つまり、条件を満たせば、外国種の牛であっても国産牛と表示することが可能です。例を挙げると、オランダやドイツが原産地であるホルスタイン種も、国内で飼育すれば国産牛に含まれます。
国産牛であるかどうかの判断基準は、日本で規定の期間以上飼育されているかどうかであり、原産地や品種は問われないということです。
和牛とは
品種が問われない国産牛と異なり、和牛かどうかは品種で判断されます。そのため、品種さえ同一であれば海外での飼育も可能であり、アメリカやオーストラリアでも生産されています。
こうした海外産のWagyuは日本産の和牛に比べて価格面で優位に立ち、需要の伸びとともに成長を続けているのです。

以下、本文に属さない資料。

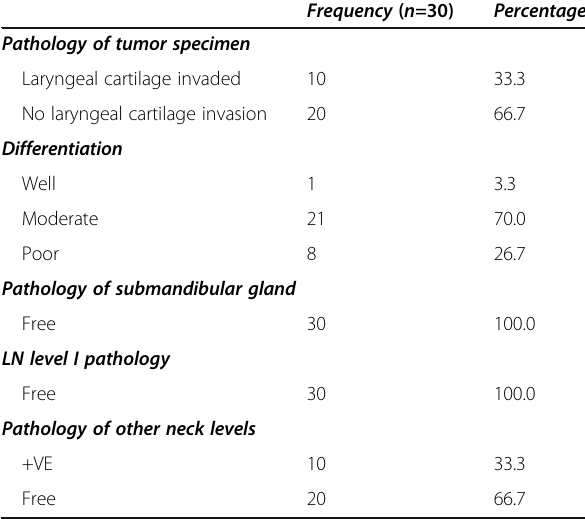
Table 2 Post-operative pathological exam of the specimen and pathology of dissected neck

日本政府の和牛に係る取り組みとしては、2015年に農林水産省が牛肉部会を立ち上げたことが挙げられます。この牛肉部会では外国産のWagyuとの差別化を図るために「和牛統一マーク」の使用に力を入れ、世界へのアピールを続けています。
和牛の品種
和牛として認められているのは、黒毛和種・日本短角種・無角和種・褐毛和種の4品種と、これらの品種間の交雑種です。
黒毛和種は日本全国で飼育され、和牛の約90%を占めています。きめ細やかな霜降り肉になりやすいのが黒毛和牛の特徴です。また、上質な赤身肉で知られる日本短角種は、北海道と東北地方で育てられています。
無角和種については山口県が主な生産地であり、脂肪の少ない肉質が特徴です。現在、数が減少しているため貴重な品種とされています。
4つ目の褐毛和種は「あか牛」とも呼ばれ、適度な霜降り肉となるため人気がある品種です。高知系と熊本系に分けられ、熊本の阿蘇地方では放牧されている「くまもとあか牛」を見ることができます。
国産牛と比較して、こだわりの飼育によって生まれる上質さが和牛の醍醐味といえるでしょう。
和牛を含む牛肉の輸出状況
独立行政法人農畜産業振興機構の報告では、2023年の牛肉輸出量は前年度と比べて13%増加していることがわかります。この理由は、外食消費が回復した香港と台湾で牛肉の需要が増えたことです。
また、2023年の牛肉の輸出先については、台湾が20%、香港が18%、アメリカが14%と、アジア諸国でも牛肉の需要が増えていることが伺えます。
実は牛肉の輸出量の増加は2014年から続いており、そのなかでも2020年から2021年にかけての牛肉の輸出量には、著しい伸びが見られました。
これは、新型コロナウイルス感染症拡大の影響によって人々が外食を控えるようになった巣ごもり需要にうまく対応できた結果のようです。この時期にはレストランではなく自宅で和牛を味わう人が増え、2021年の牛肉輸出量は7,879トンと過去最高となっています。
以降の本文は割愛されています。